8. Roses. Rose Petal Preserves are amazing and now is the time to start picking petals if you want to give this a go. Once you’ve made the preserve, try using it to make basbousa, the Middle Eastern Dessert. I will be experimenting with making Raw Rose Petal Syrup in the next few weeks and will keep you posted on how that turns out. I will also be sharing the most amazing basbousa recipe EVER that I got from my Sister-in-law Ruwaeda once I have perfected the syrup.

9. Sweet Cicely. Sweet Cicely is a truly amazing plant. It’s one that I really wouldn’t recommend absolute beginners to foraging to try and identify this on their own as it can easily be confused with its deadly poisonous/toxic cousins. But for those of you who are more confident with your plant identification skills, the unbelievable flavour of aniseed with a surprising sweetness awaits you in this beautiful plant. Try using it to make Cheesecake, layer it in Apple Pies to give an interesting twist or use the seeds to make Raita.
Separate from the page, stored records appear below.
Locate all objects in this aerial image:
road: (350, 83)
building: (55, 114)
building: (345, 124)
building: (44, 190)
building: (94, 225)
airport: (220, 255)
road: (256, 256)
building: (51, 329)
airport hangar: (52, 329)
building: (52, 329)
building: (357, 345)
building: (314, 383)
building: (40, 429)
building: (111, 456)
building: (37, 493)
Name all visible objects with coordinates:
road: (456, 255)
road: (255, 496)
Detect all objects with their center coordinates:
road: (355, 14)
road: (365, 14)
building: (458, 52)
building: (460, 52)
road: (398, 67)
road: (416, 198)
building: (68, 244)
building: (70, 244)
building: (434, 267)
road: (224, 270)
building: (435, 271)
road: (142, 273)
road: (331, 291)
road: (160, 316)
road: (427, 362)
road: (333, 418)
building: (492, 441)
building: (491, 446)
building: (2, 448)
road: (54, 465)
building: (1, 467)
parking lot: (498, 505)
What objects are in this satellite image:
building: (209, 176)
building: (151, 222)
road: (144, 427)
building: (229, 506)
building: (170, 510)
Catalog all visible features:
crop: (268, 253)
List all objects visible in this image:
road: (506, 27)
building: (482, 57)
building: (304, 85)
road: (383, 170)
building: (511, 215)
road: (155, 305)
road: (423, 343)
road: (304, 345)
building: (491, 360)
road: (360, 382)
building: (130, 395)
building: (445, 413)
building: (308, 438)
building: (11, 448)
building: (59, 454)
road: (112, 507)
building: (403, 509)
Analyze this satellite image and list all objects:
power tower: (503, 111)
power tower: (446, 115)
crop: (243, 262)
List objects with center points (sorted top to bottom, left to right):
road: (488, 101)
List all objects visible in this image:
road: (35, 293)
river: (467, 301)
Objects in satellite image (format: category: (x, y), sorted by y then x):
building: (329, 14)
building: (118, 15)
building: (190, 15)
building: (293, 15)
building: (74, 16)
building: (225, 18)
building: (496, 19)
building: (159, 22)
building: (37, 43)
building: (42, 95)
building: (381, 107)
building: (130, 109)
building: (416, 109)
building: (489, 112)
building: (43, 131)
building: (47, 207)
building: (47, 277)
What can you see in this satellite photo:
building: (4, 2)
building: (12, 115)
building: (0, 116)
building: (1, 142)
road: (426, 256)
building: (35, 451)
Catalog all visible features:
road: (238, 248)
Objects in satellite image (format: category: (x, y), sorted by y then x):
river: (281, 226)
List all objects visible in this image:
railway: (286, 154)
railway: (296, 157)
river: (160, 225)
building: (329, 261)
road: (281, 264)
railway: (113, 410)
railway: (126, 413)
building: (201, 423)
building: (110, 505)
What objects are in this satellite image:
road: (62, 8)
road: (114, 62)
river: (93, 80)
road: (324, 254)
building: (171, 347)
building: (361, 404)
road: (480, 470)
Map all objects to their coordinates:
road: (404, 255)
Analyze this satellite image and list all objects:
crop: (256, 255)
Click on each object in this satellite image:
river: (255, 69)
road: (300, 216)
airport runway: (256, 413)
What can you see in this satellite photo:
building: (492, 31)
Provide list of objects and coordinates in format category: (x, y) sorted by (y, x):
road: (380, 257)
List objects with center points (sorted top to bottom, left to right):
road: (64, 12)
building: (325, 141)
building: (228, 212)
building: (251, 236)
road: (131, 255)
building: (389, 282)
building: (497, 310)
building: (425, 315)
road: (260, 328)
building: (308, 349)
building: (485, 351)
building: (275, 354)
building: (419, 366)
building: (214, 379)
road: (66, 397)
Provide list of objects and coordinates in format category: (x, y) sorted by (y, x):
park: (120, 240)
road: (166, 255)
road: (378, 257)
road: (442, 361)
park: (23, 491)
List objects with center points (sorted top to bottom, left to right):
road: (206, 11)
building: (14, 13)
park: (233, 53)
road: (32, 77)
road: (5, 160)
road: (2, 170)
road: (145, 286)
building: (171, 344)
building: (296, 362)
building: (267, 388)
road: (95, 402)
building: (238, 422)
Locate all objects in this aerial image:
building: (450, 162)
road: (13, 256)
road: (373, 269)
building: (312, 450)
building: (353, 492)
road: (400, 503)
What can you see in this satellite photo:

10. Nettle Seeds. I’m saving talking about these for a future blog post so I won’t go into detail here, but they really are rather amazing little things.Once the seeds are ready, they are bright green and hang down in lovely bunches. Pick nettles with gloves, hand upside down to let bugs escape, then strip off the seeds. I dried them in my dehydrator but you can just leave them to hang till dry, then rub through a sieve to collect the seeds and leave behind the fibrous bits. I use the seeds in oatcakes or blend with honey to make an electuary that is great for stress & low energy levels. It’s like Ashwagandha and acts as an adaptogen. Just don’t eat too much or you will have more energy than you know what to do with! 1tsp is more than enough.